What the task asks:
Scan the following material for the string "Count" and copy each line in which it appears.
* * * * * * * * *
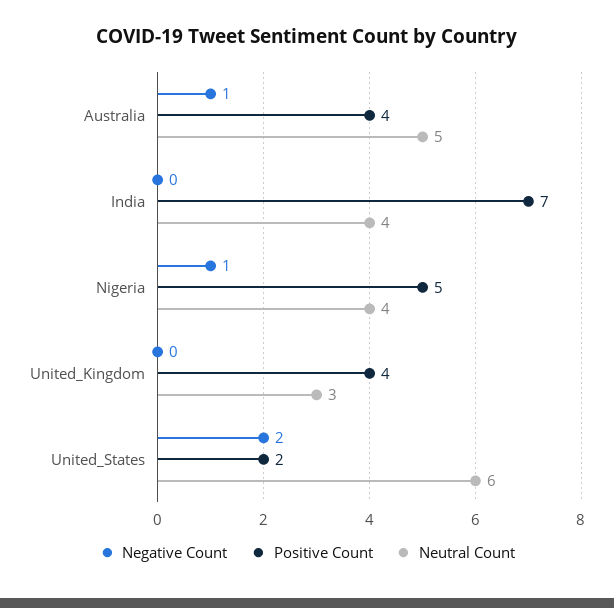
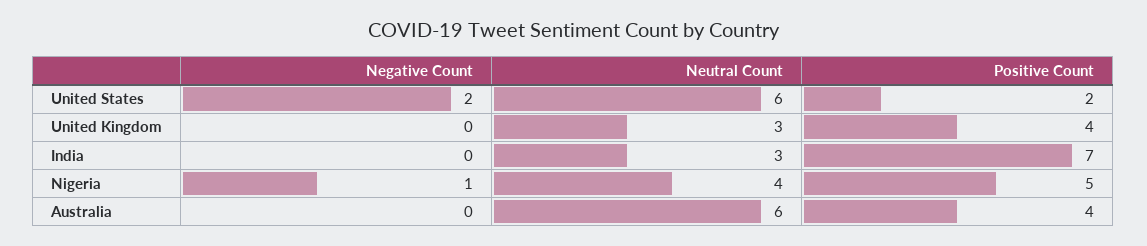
  {
    "Negative Count": {
-     "Australia": 1,
+     "Australia": 0,
      "India": 0,
      "Nigeria": 1,
      "United_Kingdom": 0,
      "United_States": 2
    },
    "Positive Count": {
      "Australia": 4,
      "India": 7,
      "Nigeria": 5,
      "United_Kingdom": 4,
      "United_States": 2
    },
    "Neutral Count": {
-     "Australia": 5,
+     "Australia": 6,
-     "India": 4,
+     "India": 3,
      "Nigeria": 4,
      "United_Kingdom": 3,
      "United_States": 6
    }
  }

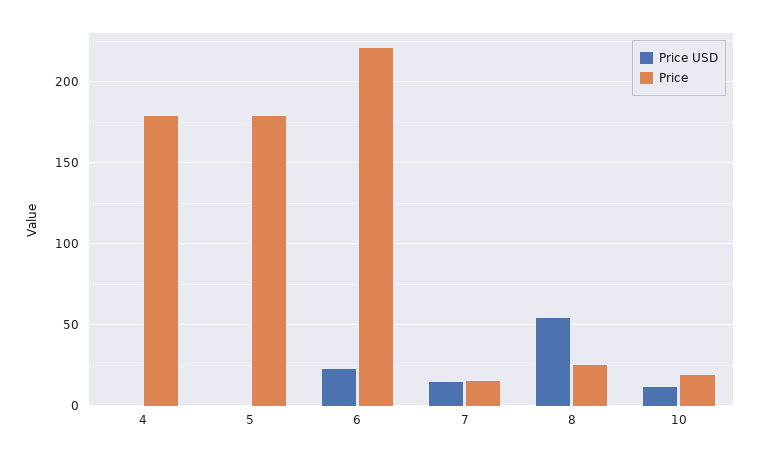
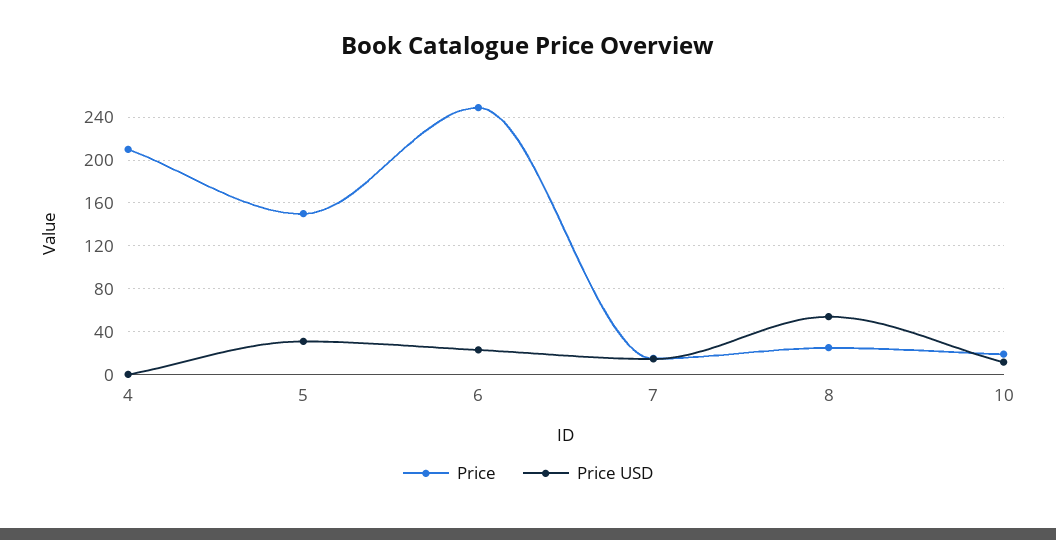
  {
    "Price USD": {
      "4": 0,
-     "5": 0,
+     "5": 30,
      "6": 25,
      "7": 15,
      "8": 55,
      "10": 10
    },
    "Price": {
-     "4": 180,
+     "4": 210,
-     "5": 180,
+     "5": 150,
-     "6": 220,
+     "6": 250,
      "7": 15,
      "8": 25,
      "10": 20
    }
  }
* * * * * * * * *
Answer area:
    "Negative Count": {
    "Positive Count": {
    "Neutral Count": {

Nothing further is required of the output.